In January, I wrote about the Second Appellate District case of Ardon v. City of Los Angeles. In Ardon, the court found that a public entity can waive statutory privileges that it otherwise would have if it produces privileged documents in response to a California Public Records Act (PRA) request, even if inadvertently. Recently, the First Appellate District in Newark Unified School District v. Superior Court came to the opposite conclusion in holding that a public agency cannot inadvertently waive attorney-client and work product privileges. These contradictory holdings have created what is known as a “split of authority.”
In Newark Unified School District, some parties requested documents from the Newark Unified School District (District) under the PRA. The PRA requires public entities to make their public records open for inspection and copying upon request. Within hours of delivering the documents in response to the request, the District’s interim superintendent discovered that the District had inadvertently included over one-hundred documents that it contended were subject to the attorney-client or attorney work product privileges. The District immediately sent e-mails to the recipients of the documents requesting that they return the documents.

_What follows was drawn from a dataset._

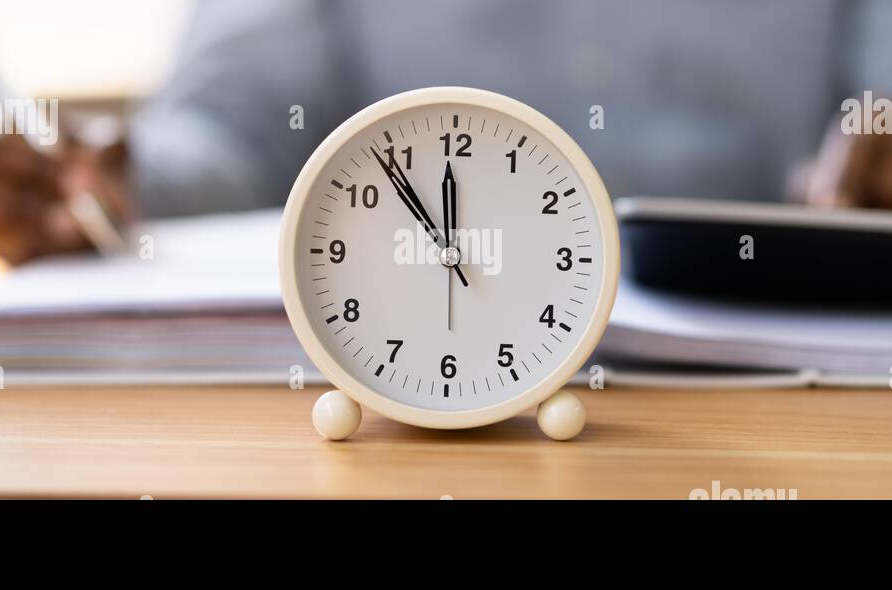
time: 11:53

Citing California Government Code Section 6254.5, the document recipients argued that the District waived the privileges by its inadvertent release of the documents. The court in Ardon had previously cited this provision in finding that a public entity waives any privilege if it discloses a privileged document pursuant to a PRA request, even if such disclosures are made inadvertently, by mistake or through excusable neglect. However, the court in Newark Unified School District concluded that the District did not inadvertently waive the privileges.